An ECAT support meeting – the topic of ‘guns’ is brought up. Oh good, now to find out how others deal with the
problem
of children turning the nursery into a war zone!

 

What was that?!

In a nutshell …

‘… children’s ideas and interests in superhero play can provide a potentially rich language experience … if approached positively ‘guns’ can be used as a vehicle for introducing or expanding a whole range of concepts … ‘who can build the biggest, smallest, tallest, longest … how far … how high … can you put this piece above, below, inside, on top …?’ a multitude of mathematical language. PSED: confidence, sharing, cooperating … CLL: superhero scenarios … giving/following directions to make a laser or gun … the power of imagination starts with the child’s interests … boys underachieving in literacy …’ etc.

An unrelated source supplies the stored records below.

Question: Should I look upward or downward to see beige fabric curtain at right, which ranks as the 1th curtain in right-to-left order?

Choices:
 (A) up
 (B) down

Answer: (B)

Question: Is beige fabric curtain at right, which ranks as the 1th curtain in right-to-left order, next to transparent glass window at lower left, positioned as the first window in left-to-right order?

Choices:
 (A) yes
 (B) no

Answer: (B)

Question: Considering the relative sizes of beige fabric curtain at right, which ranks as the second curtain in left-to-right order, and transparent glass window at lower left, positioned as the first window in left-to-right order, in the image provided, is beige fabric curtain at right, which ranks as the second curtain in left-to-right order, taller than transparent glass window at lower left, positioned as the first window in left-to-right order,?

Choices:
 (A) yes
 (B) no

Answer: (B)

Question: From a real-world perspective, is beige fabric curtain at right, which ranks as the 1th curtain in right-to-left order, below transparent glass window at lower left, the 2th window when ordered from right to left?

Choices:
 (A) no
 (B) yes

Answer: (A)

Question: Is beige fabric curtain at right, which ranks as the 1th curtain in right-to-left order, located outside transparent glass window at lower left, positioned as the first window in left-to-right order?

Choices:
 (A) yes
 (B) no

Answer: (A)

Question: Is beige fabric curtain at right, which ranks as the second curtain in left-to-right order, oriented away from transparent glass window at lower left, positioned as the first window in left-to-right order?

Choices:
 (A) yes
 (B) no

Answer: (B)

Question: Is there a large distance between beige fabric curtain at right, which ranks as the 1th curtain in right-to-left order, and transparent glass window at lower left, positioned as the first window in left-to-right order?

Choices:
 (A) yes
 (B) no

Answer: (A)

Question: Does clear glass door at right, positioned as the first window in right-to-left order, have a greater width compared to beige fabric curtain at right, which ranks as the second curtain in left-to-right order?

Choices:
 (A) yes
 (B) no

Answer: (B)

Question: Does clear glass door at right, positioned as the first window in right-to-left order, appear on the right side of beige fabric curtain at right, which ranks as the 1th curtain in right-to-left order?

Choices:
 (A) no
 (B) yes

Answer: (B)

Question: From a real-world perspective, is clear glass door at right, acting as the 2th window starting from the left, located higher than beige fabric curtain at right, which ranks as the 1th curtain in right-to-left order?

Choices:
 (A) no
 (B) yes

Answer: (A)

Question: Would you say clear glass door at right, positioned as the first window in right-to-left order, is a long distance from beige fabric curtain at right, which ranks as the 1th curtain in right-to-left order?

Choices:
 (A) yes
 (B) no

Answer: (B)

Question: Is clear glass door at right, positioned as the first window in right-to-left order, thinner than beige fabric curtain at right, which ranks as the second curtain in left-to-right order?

I left the meeting with a range of feelings … dismay, guilt – WHAT HAVE I DONE? Have I been sending boys off to school, for the past 25 years, stifled and unmotivated? Well ... ... yes, I probably have!

 

Meanwhile, back at nursery

‘Jake’ is a very sweet and ‘special’ little boy. He is very clever … exceptionally clever. At three years of age he could read – in fact he could read my weekly objectives to the rest of the class; he was so interested in the world of print that he would spend much of his time reading the parents’ noticeboard or looking at the planning on the staff noticeboard. On one occasion Jake asked why there was no plasticine to play with because on the planning it said that there should be plasticine. By the age of four he had joined the Year 2 class for guided reading each week and took home a reading book (level 8+ free reader). When he completed the SATs reading comprehension Jake scored a level 2a (first attempt – no practice). His understanding of the number system was also excellent – he could recite numbers to infinity, say the number that is ‘one more’ or ‘a bigger number’ than any two, three of four digit number and knew his two, five, seven, ten and eleven times table. But Jake found it difficult to engage in play with other children – perhaps not
difficult
but he just didn’t seem interested. The children played at a different level to him … until, the day after the ECAT support meeting.

 

I asked ‘Isaac’ and ‘Ben’ (two very active little boys whose main interest is Power Rangers and Ben 10) to tell me all about ‘their superheroes’ and show me how to make a gun/laser with the Interstar
©
. At first they looked at me with distrust. But gradually they realised that I really
did
want to know how to make a gun and a laser and, as this realisation came, their whole ‘body language’ changed. I had never seen these boys, who had been with us for almost a year, so animated and well – just
happy
! Jake noticed the activity and watched with interest for a little while, then he too sat on the floor and picked up the construction toys and started to build a laser, following the directions of his peers. Soon we had all built our guns and lasers. Outside, we played Power Rangers – I was the ‘baddy’ and I had to hide from the ‘goodys’ – there were lots of ‘pows’ and ‘bangs’ – IT WAS SO MUCH FUN; I think the children enjoyed it too!

 

My finest professional moment came not only with the realisation that boys’ imagination can be so very powerful if they are allowed to follow their own interests but also when I stood back and watched Jake as he played alongside and in cooperation with his peers, forming good friendships and using this to move forward in his personal, social and emotional development.

 

A Nursery Teacher

17.08.2011

 

Whoops - think I just posted this in the wrong place - sorry!